Expected Output: [-1, -1, 0, -1, 0]

Explanation: len 6 > n=5 -> -1. len 0 <= 0 -> -1. z fills [0,4] -> 0. w can't fit (array full) -> -1. releasing a tag that was never allocated -> 0.

Input: (8, [["allocate", 2, "t"], ["allocate", 2, "t"], ["release", "t"]])

Expected Output: [0, 2, 4]

Explanation: Repeated tag: first t -> [0,1] (index 0), second t -> [2,3] (index 2). release t frees all 4 cells carrying 't'.

Input: (4, [["allocate", 2, "a"], ["allocate", 1, "b"], ["allocate", 1, "c"], ["release", "b"], ["allocate", 1, "d"]])

Expected Output: [0, 2, 3, 1, 2]

Explanation: a=[0,1], b=[2], c=[3]. release b frees 1 cell (index 2). allocate 1 'd' takes the now-free lowest cell -> index 2.
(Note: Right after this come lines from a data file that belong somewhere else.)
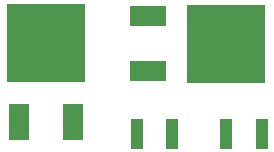
<source format=gtp>
G04 #@! TF.FileFunction,Paste,Top*
%FSLAX46Y46*%
G04 Gerber Fmt 4.6, Leading zero omitted, Abs format (unit mm)*
G04 Created by KiCad (PCBNEW 4.0.1-3.201512221402+6198~38~ubuntu14.04.1-stable) date Sat 30 Jul 2016 07:40:51 PM PDT*
%MOMM*%
G01*
G04 APERTURE LIST*
%ADD10C,0.100000*%
%ADD11R,1.000000X2.500000*%
%ADD12R,1.651000X3.048000*%
%ADD13R,6.700520X6.700520*%
%ADD14R,3.048000X1.651000*%
G04 APERTURE END LIST*
D10*
D11*
X135128000Y-96012000D03*
X132128000Y-96012000D03*
D12*
X122158760Y-94996000D03*
D13*
X124460000Y-88346280D03*
D12*
X126761240Y-94996000D03*
D14*
X133050280Y-86090760D03*
D13*
X139700000Y-88392000D03*
D14*
X133050280Y-90693240D03*
D11*
X142700000Y-96012000D03*
X139700000Y-96012000D03*
M02*

</source>
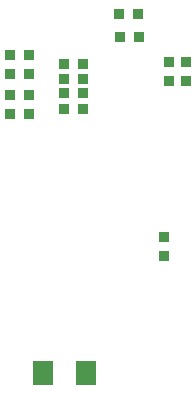
<source format=gtp>
G04*
G04 #@! TF.GenerationSoftware,Altium Limited,Altium Designer,21.3.1 (25)*
G04*
G04 Layer_Color=8421504*
%FSLAX44Y44*%
%MOMM*%
G71*
G04*
G04 #@! TF.SameCoordinates,1899EECA-0796-468C-8384-63A2F62C21E4*
G04*
G04*
G04 #@! TF.FilePolarity,Positive*
G04*
G01*
G75*
%ADD15R,1.7500X2.1000*%
%ADD16R,0.8900X0.8200*%
%ADD17R,0.8200X0.8900*%
D15*
X126499Y102751D02*
D03*
X89999D02*
D03*
D16*
X170751Y406751D02*
D03*
X154751D02*
D03*
X62249Y338249D02*
D03*
X78249D02*
D03*
X62249Y322249D02*
D03*
X78249D02*
D03*
X62249Y356249D02*
D03*
X78249D02*
D03*
X62249Y372249D02*
D03*
X78249D02*
D03*
X155249Y387249D02*
D03*
X171249D02*
D03*
X108249Y339749D02*
D03*
X124249D02*
D03*
X124249Y364749D02*
D03*
X108249D02*
D03*
X124249Y352249D02*
D03*
X108249D02*
D03*
X124249Y326749D02*
D03*
X108249D02*
D03*
D17*
X193016Y218221D02*
D03*
X211290Y366460D02*
D03*
X193016Y202221D02*
D03*
X196984Y350527D02*
D03*
Y366527D02*
D03*
X211290Y350460D02*
D03*
M02*

</source>
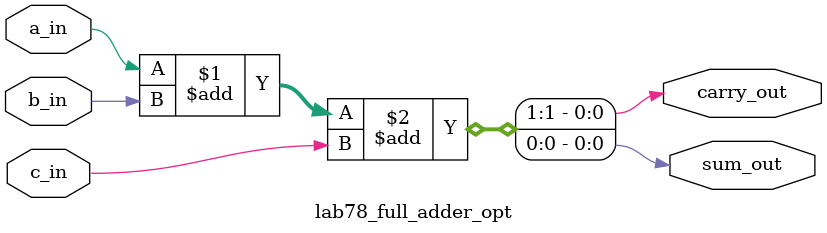
<source format=v>
`timescale 1ns / 1ps

`define INCLUDE_C

module lab78_full_adder_opt(
                input a_in , b_in , 
                `ifdef  INCLUDE_C
                input c_in ,                
                `endif
                output carry_out, sum_out
                 );

`ifdef INCLUDE_C

    assign { carry_out, sum_out } = a_in + b_in + c_in ;
`else 

    assign { carry_out, sum_out } = a_in + b_in;
    
`endif

endmodule
</source>
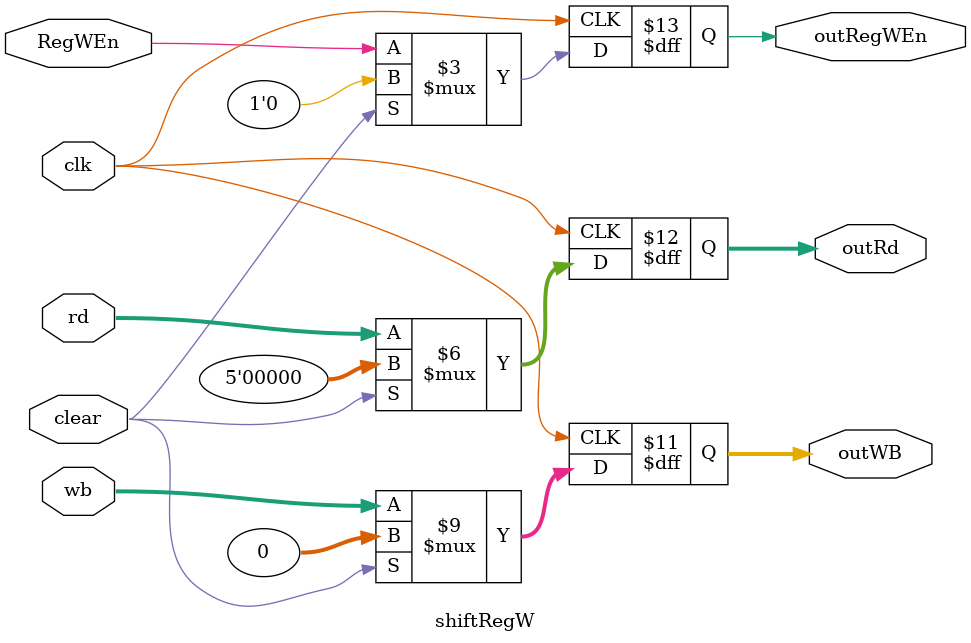
<source format=v>
module shiftRegW(
input [31:0] wb,
input [4:0] rd,
input RegWEn,
input clear,
input clk,
output reg [31:0] outWB,
output reg [4:0] outRd,
output reg outRegWEn
);

always @(posedge clk) begin 
if (clear) begin
	outWB = 0;
	outRd = 0;
	outRegWEn = 0;
end
else begin
	outWB = wb;
	outRd = rd;
	outRegWEn = RegWEn;
end
end

endmodule 
</source>
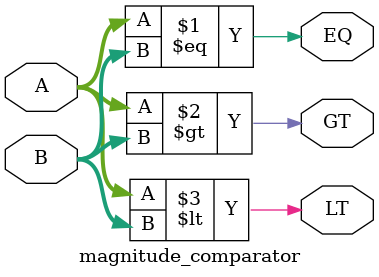
<source format=v>
module magnitude_comparator(
  input [3:0] A,
  input [3:0] B,
  output EQ,
  output GT,
  output LT
);

  assign EQ = (A == B);
  assign GT = (A > B);
  assign LT = (A < B);

endmodule
</source>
Input: (0, [["allocate", 1, "a"], ["release", "a"]])

Expected Output: [-1, 0]

Explanation: Empty array (n=0): any allocate of positive length has len > n -> -1. release of absent tag -> 0.

Input: (6, [["allocate", 6, "full"], ["allocate", 1, "x"], ["release", "full"], ["allocate", 6, "again"]])

Expected Output: [0, -1, 6, 0]

Explanation: full occupies all 6 cells -> 0. x can't fit -> -1. release full frees all 6. allocate 6 'again' now fits the whole array -> 0.

Hints

  1. allocate must return the lowest index where `len` consecutive cells are all free — think 'first fit', not 'best fit'.
  2. Guard len <= 0 and len > n up front: both return -1 with no state change.
  3. Because tags can repeat, releasing must free EVERY cell carrying the tag, not just the most recent block — a tag -> segments map makes release O(segments).
  4. For O(log n) per op, keep the maximal free intervals in a balanced/ordered structure so you can find the lowest interval of sufficient length, and merge neighbors on release.